When it came to the battle of the sexes, the Grande Panda made female participants happier than their male counterparts. The girls registered 337.5 SPH versus 171.4 SPH for the guys.

The car’s colour didn’t make any discernible difference, which may be something of a surprise for anyone who’s seen a Grande Panda in one of its brighter shades – it is not a car that seems designed to blend into the supermarket car park, appearing as if sketched by someone with a ruler, a sense of humour and fond memories of the original Panda’s 1980s design.

Fiat is also using the study to make a wider point about how we talk about cars. It says previous research suggests Brits smile around 14 times a day on average, which works out at roughly 0.9 smiles per hour. Against that, even the lowest Grande Panda score of 46.1 smiles per hour in the study looks fairly upbeat.

And then there was me.

My result was 21.6 Smiles Per Hour. That is 24 times higher than the UK average, so we can safely say the new electric Grande Panda made me happier than standing in a queue or reading an energy bill.

The Grande Panda is the first car that Fiat will use to measure smiles per hour (Fiat)

However, it was also a long way below the average for the rest of the participants, who managed 268.8 Smiles Per Hour. The range for everyone else ran from 46.1 to 583.2, meaning I was not just below average; I was the official low-water mark.

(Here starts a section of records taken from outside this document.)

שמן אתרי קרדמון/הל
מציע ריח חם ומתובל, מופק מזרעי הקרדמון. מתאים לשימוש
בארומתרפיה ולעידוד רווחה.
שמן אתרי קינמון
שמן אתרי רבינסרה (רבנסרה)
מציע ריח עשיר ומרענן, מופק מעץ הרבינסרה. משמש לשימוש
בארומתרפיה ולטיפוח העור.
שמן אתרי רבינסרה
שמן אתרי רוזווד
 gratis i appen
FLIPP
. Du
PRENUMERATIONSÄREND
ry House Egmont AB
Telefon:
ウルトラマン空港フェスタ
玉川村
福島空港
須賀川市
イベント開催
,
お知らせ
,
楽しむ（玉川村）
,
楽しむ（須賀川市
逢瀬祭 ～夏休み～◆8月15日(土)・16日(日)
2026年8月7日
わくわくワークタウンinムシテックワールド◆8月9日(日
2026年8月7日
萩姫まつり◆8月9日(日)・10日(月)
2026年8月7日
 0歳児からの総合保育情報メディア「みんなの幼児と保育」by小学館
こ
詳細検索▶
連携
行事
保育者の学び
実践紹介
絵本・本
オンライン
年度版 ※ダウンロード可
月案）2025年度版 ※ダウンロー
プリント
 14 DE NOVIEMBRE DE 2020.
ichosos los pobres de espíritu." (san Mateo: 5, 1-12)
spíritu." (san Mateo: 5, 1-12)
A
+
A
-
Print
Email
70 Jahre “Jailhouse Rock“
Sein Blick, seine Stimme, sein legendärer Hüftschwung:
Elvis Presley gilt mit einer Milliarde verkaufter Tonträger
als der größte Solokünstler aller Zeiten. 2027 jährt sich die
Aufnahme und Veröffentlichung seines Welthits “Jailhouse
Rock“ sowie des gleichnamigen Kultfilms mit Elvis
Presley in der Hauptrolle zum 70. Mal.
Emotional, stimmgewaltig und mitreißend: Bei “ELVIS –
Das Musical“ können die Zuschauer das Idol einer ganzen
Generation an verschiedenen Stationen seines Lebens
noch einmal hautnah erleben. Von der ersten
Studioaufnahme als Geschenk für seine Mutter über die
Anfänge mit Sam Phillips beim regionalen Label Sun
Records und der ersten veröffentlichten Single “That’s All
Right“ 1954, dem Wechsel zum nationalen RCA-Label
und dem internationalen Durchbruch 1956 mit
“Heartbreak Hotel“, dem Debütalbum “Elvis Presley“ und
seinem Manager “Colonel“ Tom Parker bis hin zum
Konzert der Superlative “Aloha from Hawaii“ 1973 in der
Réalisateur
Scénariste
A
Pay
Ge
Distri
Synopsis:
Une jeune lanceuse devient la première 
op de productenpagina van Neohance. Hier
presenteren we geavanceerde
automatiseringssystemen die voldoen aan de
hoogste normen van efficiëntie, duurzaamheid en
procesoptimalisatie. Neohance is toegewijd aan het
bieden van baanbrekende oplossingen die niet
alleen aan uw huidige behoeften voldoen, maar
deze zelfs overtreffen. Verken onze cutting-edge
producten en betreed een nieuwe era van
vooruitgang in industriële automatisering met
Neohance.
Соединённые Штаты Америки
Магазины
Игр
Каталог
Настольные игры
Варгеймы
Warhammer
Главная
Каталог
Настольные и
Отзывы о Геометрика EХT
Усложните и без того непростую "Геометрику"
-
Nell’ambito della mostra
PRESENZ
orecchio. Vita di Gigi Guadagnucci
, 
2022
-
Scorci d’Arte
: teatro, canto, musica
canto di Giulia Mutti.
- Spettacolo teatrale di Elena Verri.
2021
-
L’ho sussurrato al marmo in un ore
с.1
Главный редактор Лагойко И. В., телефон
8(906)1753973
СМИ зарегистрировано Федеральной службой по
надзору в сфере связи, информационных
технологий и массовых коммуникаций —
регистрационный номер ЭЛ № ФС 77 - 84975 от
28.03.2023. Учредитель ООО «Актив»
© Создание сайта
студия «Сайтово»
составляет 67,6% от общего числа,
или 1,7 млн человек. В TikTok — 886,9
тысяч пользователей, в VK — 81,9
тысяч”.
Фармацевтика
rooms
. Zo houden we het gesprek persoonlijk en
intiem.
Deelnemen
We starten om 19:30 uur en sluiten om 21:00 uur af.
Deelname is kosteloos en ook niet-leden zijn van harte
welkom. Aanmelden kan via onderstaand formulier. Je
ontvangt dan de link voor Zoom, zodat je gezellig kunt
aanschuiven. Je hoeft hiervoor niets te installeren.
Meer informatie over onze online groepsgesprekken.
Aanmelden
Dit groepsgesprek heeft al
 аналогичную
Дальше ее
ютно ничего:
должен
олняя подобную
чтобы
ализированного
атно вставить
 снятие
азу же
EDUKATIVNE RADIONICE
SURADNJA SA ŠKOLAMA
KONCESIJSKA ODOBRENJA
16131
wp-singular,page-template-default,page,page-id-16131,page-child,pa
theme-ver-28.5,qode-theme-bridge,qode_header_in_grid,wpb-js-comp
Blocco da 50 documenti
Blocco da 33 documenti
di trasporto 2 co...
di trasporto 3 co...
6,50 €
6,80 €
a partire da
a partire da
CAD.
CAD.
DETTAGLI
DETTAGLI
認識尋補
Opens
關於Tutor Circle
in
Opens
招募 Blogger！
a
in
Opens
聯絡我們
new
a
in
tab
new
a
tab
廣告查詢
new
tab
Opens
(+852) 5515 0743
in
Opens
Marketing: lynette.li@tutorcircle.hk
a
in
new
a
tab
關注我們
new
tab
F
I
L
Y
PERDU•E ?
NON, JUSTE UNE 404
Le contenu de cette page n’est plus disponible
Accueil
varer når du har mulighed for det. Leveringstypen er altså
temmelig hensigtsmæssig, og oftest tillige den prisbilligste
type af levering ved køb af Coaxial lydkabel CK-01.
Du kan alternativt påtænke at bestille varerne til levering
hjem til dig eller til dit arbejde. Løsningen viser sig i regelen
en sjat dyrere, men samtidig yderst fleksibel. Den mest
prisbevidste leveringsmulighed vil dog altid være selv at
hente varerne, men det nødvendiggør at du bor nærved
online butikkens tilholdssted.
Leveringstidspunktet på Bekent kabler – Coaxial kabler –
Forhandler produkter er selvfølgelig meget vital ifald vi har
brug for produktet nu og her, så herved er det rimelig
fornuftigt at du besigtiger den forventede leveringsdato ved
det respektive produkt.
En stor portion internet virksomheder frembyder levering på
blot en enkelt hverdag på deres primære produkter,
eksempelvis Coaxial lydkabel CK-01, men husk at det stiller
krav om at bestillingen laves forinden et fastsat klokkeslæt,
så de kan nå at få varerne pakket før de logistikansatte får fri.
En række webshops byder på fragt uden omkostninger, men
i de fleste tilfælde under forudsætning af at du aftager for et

Williams wasn’t surprised and had suspected that might be the case before we even set off. “I suppose you’ll be less easily impressed in a new car than the other participants,” he graciously said, before I suggested that what often cheers me up most in a car is seeing the reaction of other people. If someone smiles at a fun-looking car, that can be as enjoyable as driving the car itself.

So is this a new measurement we’ll all be adopting? Fiat UK managing director Kris Cholmondeley said: “We always try and give customers as much information as possible about our cars, but we don’t believe that speed alone is what makes driving enjoyable. Driving a Fiat has never been about chasing numbers; it’s about how you feel behind the wheel. Smiles Per Hour gives us a meaningful new way to talk about that feeling.”

Can Smiles Per Hour replace range, charging speed, performance and price in the serious business of choosing an electric car? Those things still really matter when people are spending their own money.

But as a light-hearted way of asking whether a car is actually enjoyable, it is hard not to warm to it – even from the bottom of the scoreboard. The Grande Panda may not have turned me into the happiest driver in Britain, but it did prove one thing: I enjoyed being behind the wheel and even a miserable bloke in a small electric Fiat can manage a few smiles.